Chipotle, for example, takes this approach to minimize turnover in its ranks. The chain offers a debt-free education program that has resulted in a 3.5x higher retention rate for program participants. Chipotle also offers a health concierge for all of its employees and their families to help them access mental health resources and telemedicine appointments, and provides additional services for those enrolled in the company-sponsored health plan.
make services affordable
While potentially more cost-effective than traditional healthcare, these creative benefits aimed at improving employee recruitment and retention still come at a price. With prices soaring across the board and business collapsing amid the aftermath of the pandemic, how can restaurants afford to implement these programs?

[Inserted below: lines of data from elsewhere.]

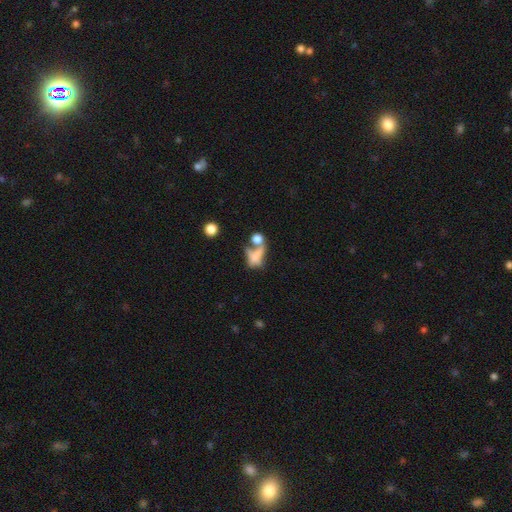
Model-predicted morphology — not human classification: type=smooth (56%); roundness=in between (61%); merging=merger (38%).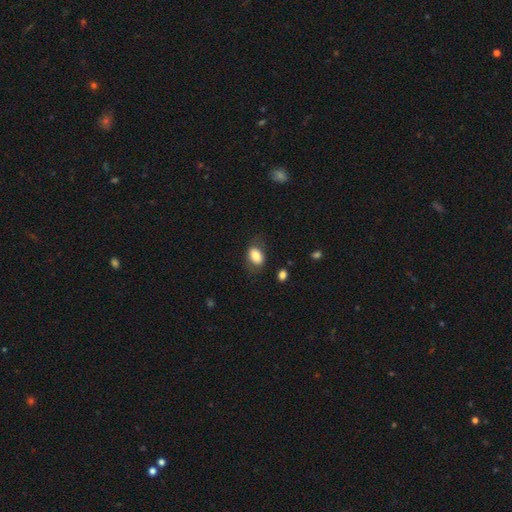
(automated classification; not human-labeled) smooth-or-featured: smooth: 79% | featured or disk: 13% | star or artifact: 7%
  how-rounded: in between: 85% | round: 13% | cigar-shaped: 1%
  merging: none: 71% | minor disturbance: 19% | major disturbance: 8% | merger: 2%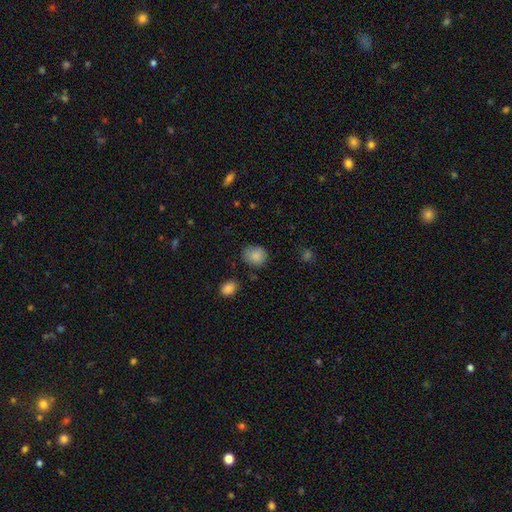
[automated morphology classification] A smooth galaxy with no disk features (85%) that is round (67%).

Vote fractions:
- Smooth or featured? smooth: 85% / star or artifact: 9% / featured or disk: 6%
- How rounded? round: 67% / in between: 32% / cigar-shaped: 1%
- Merging? none: 69% / minor disturbance: 23% / major disturbance: 5% / merger: 3%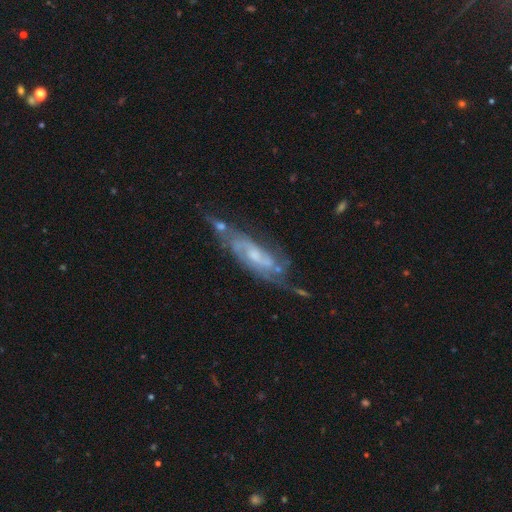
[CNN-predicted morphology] The model was most divided on "spiral winding": tight: 43%, medium: 42%, loose: 15%. Remaining: spiral arms — yes (92%); edge-on disk — no (84%); smooth or featured — featured or disk (82%); merging — none (54%); bulge size — small (51%); bar — no (46%); spiral arm count — 2 (45%).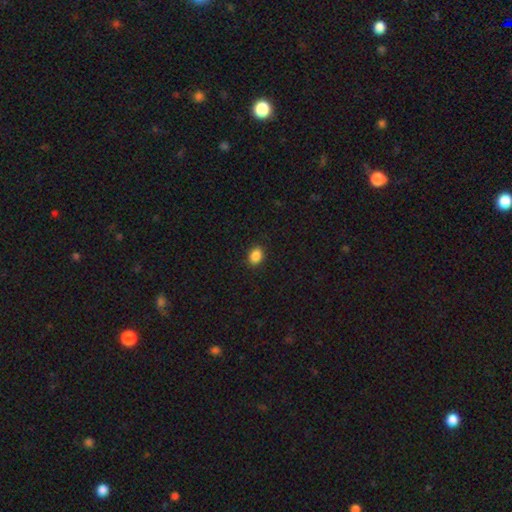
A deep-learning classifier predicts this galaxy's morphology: Smooth or featured: smooth — 88% (star or artifact — 9%)
How rounded: in between — 74% (round — 25%)
Merging: none — 89% (minor disturbance — 8%)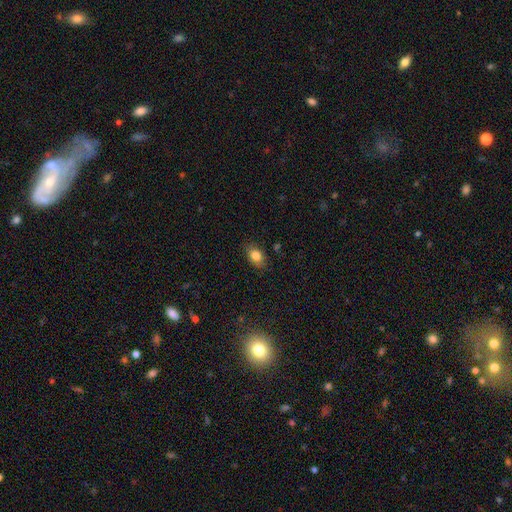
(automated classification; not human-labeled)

There are a number of tax credit programs that restaurants may be missing out on. And the resulting savings could ultimately help fund new employee programs. If you’re not already claiming tax credits, consider the following prominent programs:
Employee Retention Credit (ERC) – A refundable federal tax credit against the employer’s contribution to Social Security tax equal to 70 percent of qualifying wages paid to employees from December 31, 2020 through June 30, 2021. Qualifying wages are capped at $10,000 per employee per calendar quarter in 2021. To qualify, restaurants would have to close during this period due to government orders restricting commerce, travel, or group gatherings due to COVID-19, or a decline in gross receipts have experienced a complete or partial cessation of operations in any calendar quarter in 2021 if gross receipts for that calendar quarter are less than 80% of gross receipts for the same calendar quarter in 2019.

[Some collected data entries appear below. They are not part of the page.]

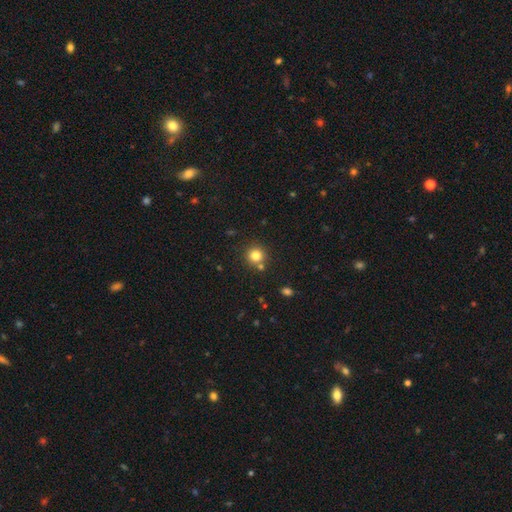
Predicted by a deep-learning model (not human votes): Smooth or featured? Predicted: smooth (p=0.81). How rounded? Predicted: round (p=0.93). Merging? Predicted: none (p=0.77).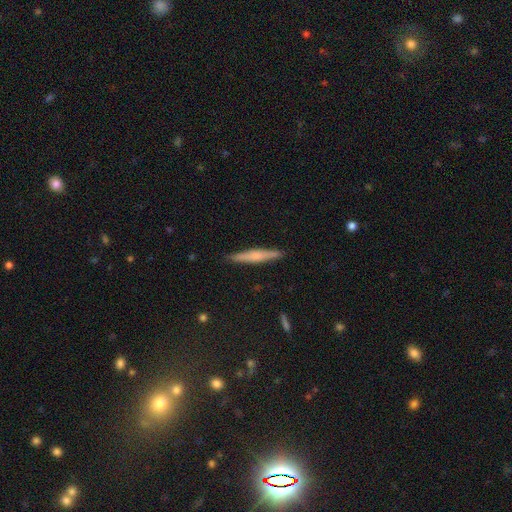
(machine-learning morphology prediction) A featured or disk galaxy (47%). Merging: none (90%).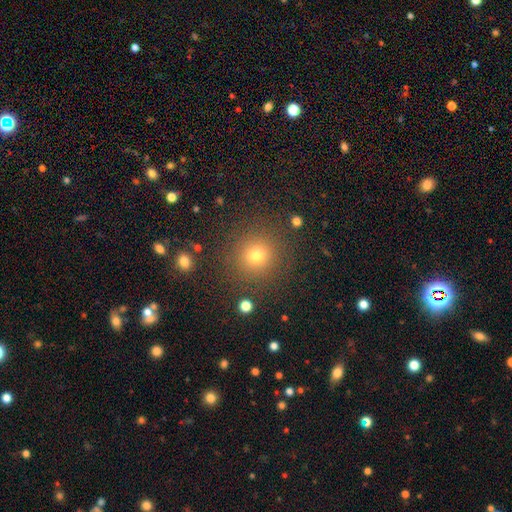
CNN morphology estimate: Smooth or featured: smooth — 74% (star or artifact — 18%)
How rounded: round — 93% (in between — 6%)
Merging: none — 89% (minor disturbance — 6%)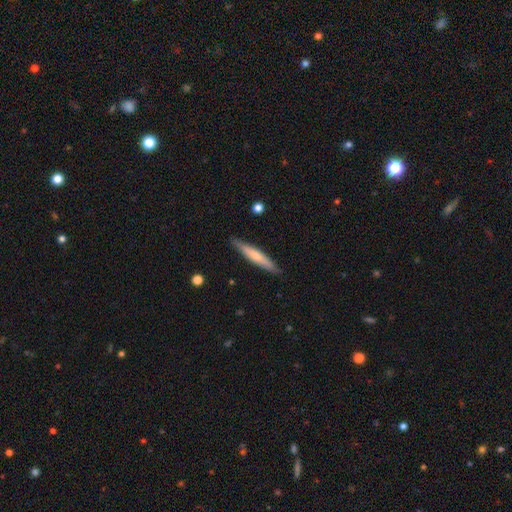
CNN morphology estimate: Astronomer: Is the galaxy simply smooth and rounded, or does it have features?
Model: smooth — 59% (runner-up: featured or disk, 36%).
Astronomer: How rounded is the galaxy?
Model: cigar-shaped — 92%.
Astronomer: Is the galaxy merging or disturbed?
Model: none — 88%.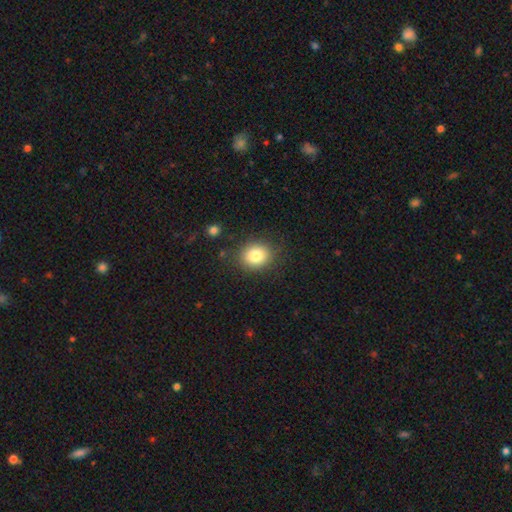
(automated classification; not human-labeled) Smooth or featured: smooth — 82% (star or artifact — 10%)
How rounded: round — 69% (in between — 30%)
Merging: none — 85% (minor disturbance — 10%)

Work Opportunity Tax Credit (WOTC) – A federal tax credit available to employers for hiring people from certain target groups, including those receiving state aid or meal stamps, veterans and ex-offenders who have consistently faced significant employment barriers. The credit is made against the employer’s share of social security tax.

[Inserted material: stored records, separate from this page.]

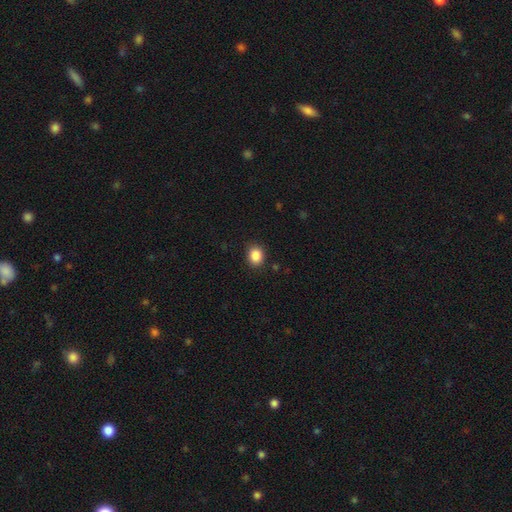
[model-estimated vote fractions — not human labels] Smooth or featured? Predicted: smooth (p=0.87). How rounded? Predicted: round (p=0.65). Merging? Predicted: none (p=0.88).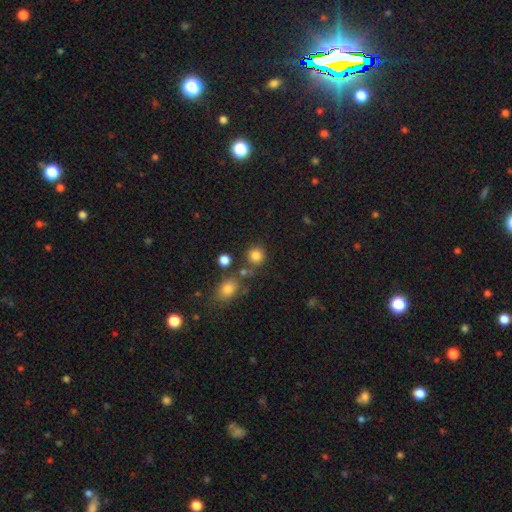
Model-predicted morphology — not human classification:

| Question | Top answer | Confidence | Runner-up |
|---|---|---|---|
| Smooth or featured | smooth | 82% | star or artifact (12%) |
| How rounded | round | 88% | in between (11%) |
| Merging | none | 76% | merger (10%) |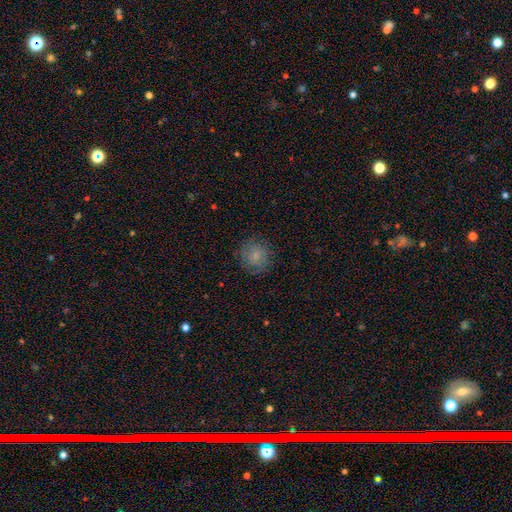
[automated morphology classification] Smooth or featured? Predicted: smooth (p=0.82). How rounded? Predicted: round (p=0.90). Merging? Predicted: none (p=0.83).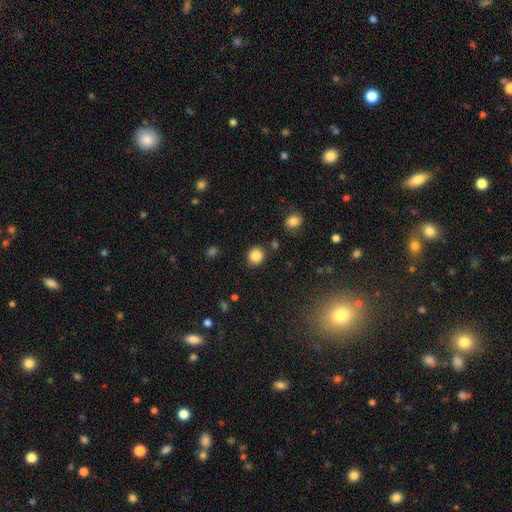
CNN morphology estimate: Q: Smooth or featured?
A: smooth (86%); runner-up: star or artifact (10%)
Q: How rounded?
A: round (83%); runner-up: in between (16%)
Q: Merging?
A: none (87%); runner-up: minor disturbance (8%)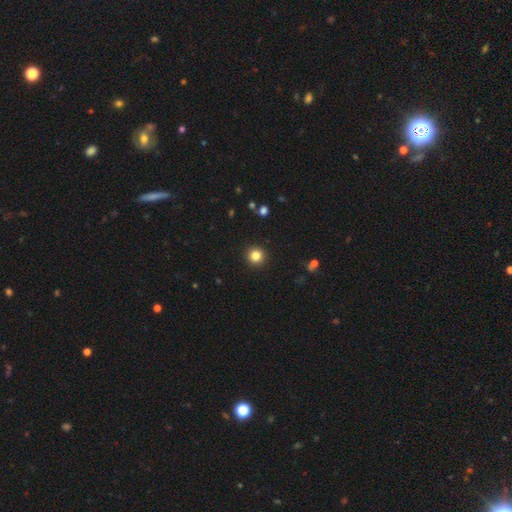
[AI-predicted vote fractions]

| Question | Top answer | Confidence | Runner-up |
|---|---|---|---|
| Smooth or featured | smooth | 83% | star or artifact (12%) |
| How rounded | round | 95% | in between (4%) |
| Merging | none | 93% | minor disturbance (5%) |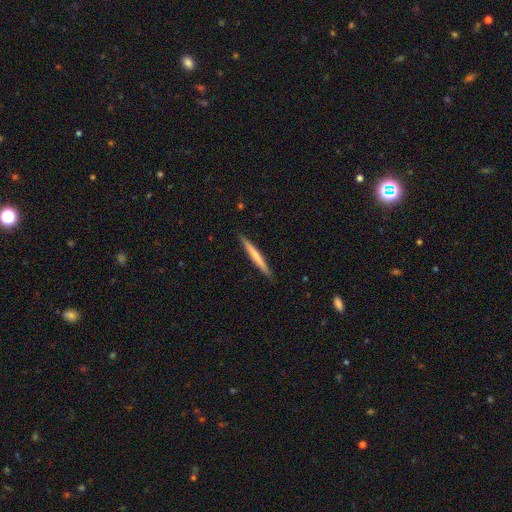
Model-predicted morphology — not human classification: Smooth or featured? smooth (57%)
How rounded? cigar-shaped (96%)
Merging? none (90%)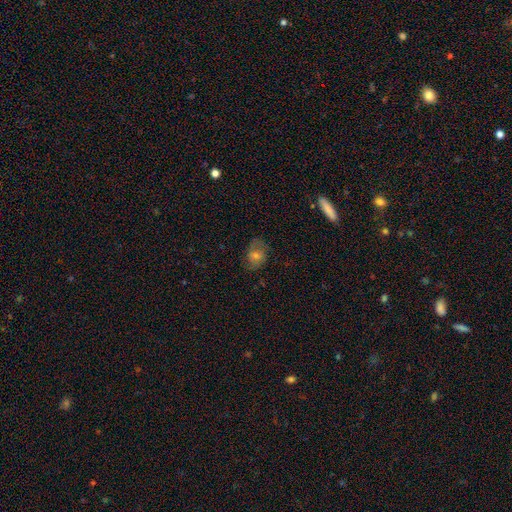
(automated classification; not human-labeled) A smooth galaxy with no disk features (49%).

Vote fractions:
- Smooth or featured? smooth: 49% / featured or disk: 36% / star or artifact: 14%
- Merging? none: 70% / minor disturbance: 19% / major disturbance: 9% / merger: 2%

FICA Tip Credit – A tax credit available to certain food and beverage establishments that allows them to claim a credit for Social Security and Medicare taxes paid or accrued on tips provided by certain employees. This loan reduces the amount of federal revenue. Unused credits can be carried forward for up to 20 years until they are fully used.
Disaster Zone Credit – These federal tax credits are available to employers affected by qualifying disasters such as wildfires, hurricanes, floods and the COVID-19 pandemic. The credit amount is equal to 40 percent of the qualifying wages paid to each eligible employee, up to $6,000, making the maximum total credit available per eligible employee $2,400.
Restaurants may feel they can’t afford to offer basic health insurance, let alone other benefits, which may be exactly what prospective and existing employees want. But with a little creativity and using tax credits to which they’re entitled, restaurants can better position themselves to weather the Great Retirement and receive the perks needed to attract and retain their employees.
Derek Moore is Senior Vice President of Employee Benefits at Venbrook Insurance Services.